EXERCISE REQUIREMENTS:
Line by line, retype the material with nothing left out.
=== Section Start ===
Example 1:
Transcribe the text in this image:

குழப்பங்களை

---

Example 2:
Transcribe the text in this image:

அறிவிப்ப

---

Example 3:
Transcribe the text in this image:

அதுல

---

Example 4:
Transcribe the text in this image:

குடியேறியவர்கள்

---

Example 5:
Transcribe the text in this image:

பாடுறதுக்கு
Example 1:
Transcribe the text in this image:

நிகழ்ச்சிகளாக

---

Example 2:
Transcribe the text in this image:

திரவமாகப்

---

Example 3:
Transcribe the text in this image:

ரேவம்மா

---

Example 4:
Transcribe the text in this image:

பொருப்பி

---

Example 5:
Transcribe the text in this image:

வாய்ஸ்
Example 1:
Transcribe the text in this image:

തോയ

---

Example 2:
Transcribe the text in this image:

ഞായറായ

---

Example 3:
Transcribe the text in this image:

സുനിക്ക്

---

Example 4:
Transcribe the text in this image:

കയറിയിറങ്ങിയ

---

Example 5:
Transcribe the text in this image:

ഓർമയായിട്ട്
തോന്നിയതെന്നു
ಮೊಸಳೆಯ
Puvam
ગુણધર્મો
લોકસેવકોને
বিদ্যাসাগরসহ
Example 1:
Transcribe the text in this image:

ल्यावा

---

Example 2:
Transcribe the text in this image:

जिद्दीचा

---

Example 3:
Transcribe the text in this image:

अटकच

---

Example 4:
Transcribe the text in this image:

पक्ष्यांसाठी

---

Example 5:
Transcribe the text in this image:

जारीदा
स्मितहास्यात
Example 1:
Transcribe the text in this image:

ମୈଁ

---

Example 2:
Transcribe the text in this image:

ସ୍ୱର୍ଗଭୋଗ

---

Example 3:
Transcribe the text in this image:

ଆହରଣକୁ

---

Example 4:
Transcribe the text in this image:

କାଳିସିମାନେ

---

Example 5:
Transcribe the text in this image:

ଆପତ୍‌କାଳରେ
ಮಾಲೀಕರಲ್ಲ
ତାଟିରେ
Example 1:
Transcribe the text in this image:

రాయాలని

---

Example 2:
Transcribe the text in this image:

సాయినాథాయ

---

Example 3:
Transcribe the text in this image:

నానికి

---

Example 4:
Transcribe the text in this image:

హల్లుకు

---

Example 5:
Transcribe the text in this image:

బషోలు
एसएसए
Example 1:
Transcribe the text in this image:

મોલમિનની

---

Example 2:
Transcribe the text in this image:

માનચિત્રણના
=== Section End ===
REPLY TO THE TASK:
Example 1:
Transcribe the text in this image:

குழப்பங்களை

---

Example 2:
Transcribe the text in this image:

அறிவிப்ப

---

Example 3:
Transcribe the text in this image:

அதுல

---

Example 4:
Transcribe the text in this image:

குடியேறியவர்கள்

---

Example 5:
Transcribe the text in this image:

பாடுறதுக்கு
Example 1:
Transcribe the text in this image:

நிகழ்ச்சிகளாக

---

Example 2:
Transcribe the text in this image:

திரவமாகப்

---

Example 3:
Transcribe the text in this image:

ரேவம்மா

---

Example 4:
Transcribe the text in this image:

பொருப்பி

---

Example 5:
Transcribe the text in this image:

வாய்ஸ்
Example 1:
Transcribe the text in this image:

തോയ

---

Example 2:
Transcribe the text in this image:

ഞായറായ

---

Example 3:
Transcribe the text in this image:

സുനിക്ക്

---

Example 4:
Transcribe the text in this image:

കയറിയിറങ്ങിയ

---

Example 5:
Transcribe the text in this image:

ഓർമയായിട്ട്
തോന്നിയതെന്നു
ಮೊಸಳೆಯ
Puvam
ગુણધર્મો
લોકસેવકોને
বিদ্যাসাগরসহ
Example 1:
Transcribe the text in this image:

ल्यावा

---

Example 2:
Transcribe the text in this image:

जिद्दीचा

---

Example 3:
Transcribe the text in this image:

अटकच

---

Example 4:
Transcribe the text in this image:

पक्ष्यांसाठी

---

Example 5:
Transcribe the text in this image:

जारीदा
स्मितहास्यात
Example 1:
Transcribe the text in this image:

ମୈଁ

---

Example 2:
Transcribe the text in this image:

ସ୍ୱର୍ଗଭୋଗ

---

Example 3:
Transcribe the text in this image:

ଆହରଣକୁ

---

Example 4:
Transcribe the text in this image:

କାଳିସିମାନେ

---

Example 5:
Transcribe the text in this image:

ଆପତ୍‌କାଳରେ
ಮಾಲೀಕರಲ್ಲ
ତାଟିରେ
Example 1:
Transcribe the text in this image:

రాయాలని

---

Example 2:
Transcribe the text in this image:

సాయినాథాయ

---

Example 3:
Transcribe the text in this image:

నానికి

---

Example 4:
Transcribe the text in this image:

హల్లుకు

---

Example 5:
Transcribe the text in this image:

బషోలు
एसएसए
Example 1:
Transcribe the text in this image:

મોલમિનની

---

Example 2:
Transcribe the text in this image:

માનચિત્રણના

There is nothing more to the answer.